After the event, Apple released information saying images can now have interactive captions, 3D objects can rotate, and iBook 2 offerings support swipe-through image galleries, full-screen videos and more.

They support Study Cards to help memorise important highlights, notes, and glossary terms, and glossary terms let students see definitions of key topics and concepts without leaving the page.

Someone at the event has described what the new iBooks 2 experience is like.

For developers and publishers, as long as they're equipped with Macs, can start with Apple-designed templates that feature a wide variety of page layouts. Change out the text and images with your own via drag-and-drop, use Multi-Touch widgets to include interactive photo galleries, movies, Keynote presentations, 3D objects, and preview your book on your iPad as you go.

You then submit your finished work to the iBookstore with a few simple steps, and before you know it, you're a published author.

I can vouch for that - I boosted one of my books into the iBook Store a couple of weeks ago. Unfortunately, you can't buy proper iBooks here in New Zealand yet, so you can buy my riveting work on what car companies did in wartime in the last century in Sweden, Holland, America, Australia ... but not here.

But if you are interested in authoring the new platform, visit the iBooks Author website for more information.

iBooks Author can be downloaded free from the Mac App Store.

The latest version of Book Proofer is now available in the Deliver Your Content module; Book Proofer 1.0.1 offers compatibility with iBooks 2. (That's if you are already signed up as a content developer.)

iTunes Producer 2.5.1 is required to deliver Multi-Touch books or textbooks created using iBooks Author.

The conditions of use have also changed slightly: "An updated version of the eBook Agency/Commissionaire Distribution Agreement is available. A Legal user for your account must go to the Contracts, Tax & Banking module to view the update and agree to the new terms."

At the same time, there;s an iTunes update that wasn't available in New Zealand when I checked. iTunes 10.5.3 (I'm still on 10.5.2) will allow you to sync interactive iBooks textbooks to iPads.

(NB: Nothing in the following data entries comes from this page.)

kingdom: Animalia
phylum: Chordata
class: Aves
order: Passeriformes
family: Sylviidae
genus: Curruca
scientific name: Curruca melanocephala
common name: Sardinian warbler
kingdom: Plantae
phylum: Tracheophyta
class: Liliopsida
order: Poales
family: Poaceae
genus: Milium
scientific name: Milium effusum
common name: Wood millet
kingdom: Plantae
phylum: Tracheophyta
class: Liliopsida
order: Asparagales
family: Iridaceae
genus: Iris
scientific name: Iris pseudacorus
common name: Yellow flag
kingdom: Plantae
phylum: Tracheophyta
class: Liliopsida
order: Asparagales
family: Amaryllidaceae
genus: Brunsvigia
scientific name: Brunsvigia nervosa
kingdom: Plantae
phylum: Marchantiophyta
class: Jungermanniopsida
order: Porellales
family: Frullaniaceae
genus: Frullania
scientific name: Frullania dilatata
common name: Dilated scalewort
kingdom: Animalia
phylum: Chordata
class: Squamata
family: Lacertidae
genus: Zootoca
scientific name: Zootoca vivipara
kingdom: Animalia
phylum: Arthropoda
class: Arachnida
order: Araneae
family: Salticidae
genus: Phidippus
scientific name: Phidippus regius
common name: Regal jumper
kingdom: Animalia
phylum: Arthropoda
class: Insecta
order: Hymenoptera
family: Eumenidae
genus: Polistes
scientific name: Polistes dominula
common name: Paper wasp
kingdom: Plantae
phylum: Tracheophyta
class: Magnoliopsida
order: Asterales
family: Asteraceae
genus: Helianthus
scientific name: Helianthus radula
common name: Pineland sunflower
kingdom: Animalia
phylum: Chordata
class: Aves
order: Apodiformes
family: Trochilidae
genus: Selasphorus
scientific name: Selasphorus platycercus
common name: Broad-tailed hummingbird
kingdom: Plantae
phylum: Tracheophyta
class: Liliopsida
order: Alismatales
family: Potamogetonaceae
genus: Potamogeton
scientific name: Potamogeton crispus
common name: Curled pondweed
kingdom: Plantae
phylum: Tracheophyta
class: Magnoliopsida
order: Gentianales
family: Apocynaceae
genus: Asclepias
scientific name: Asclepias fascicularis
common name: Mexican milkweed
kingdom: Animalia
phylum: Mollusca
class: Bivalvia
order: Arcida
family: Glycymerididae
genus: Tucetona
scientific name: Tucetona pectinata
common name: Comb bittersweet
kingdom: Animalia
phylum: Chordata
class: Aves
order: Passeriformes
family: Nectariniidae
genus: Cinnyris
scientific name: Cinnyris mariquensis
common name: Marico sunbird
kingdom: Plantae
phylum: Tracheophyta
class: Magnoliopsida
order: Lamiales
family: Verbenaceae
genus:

These Multi-Touch textbooks are available for purchase from the iTunes Store on your Mac or from the iBookstore included with iBooks 2 on your iPad - but no word on whether we will actually get this facility in New Zealand. As I said earlier, we don't have proper iBook support yet.

But try 'Check for Updates' in the iTunes menu when iTunes is open.
All in all, it's not an earth shattering announcement, but it's interesting. I guess at the end all I can say is 'watch this space' as Amazon, with Kindle, and other book-reader tablets, react.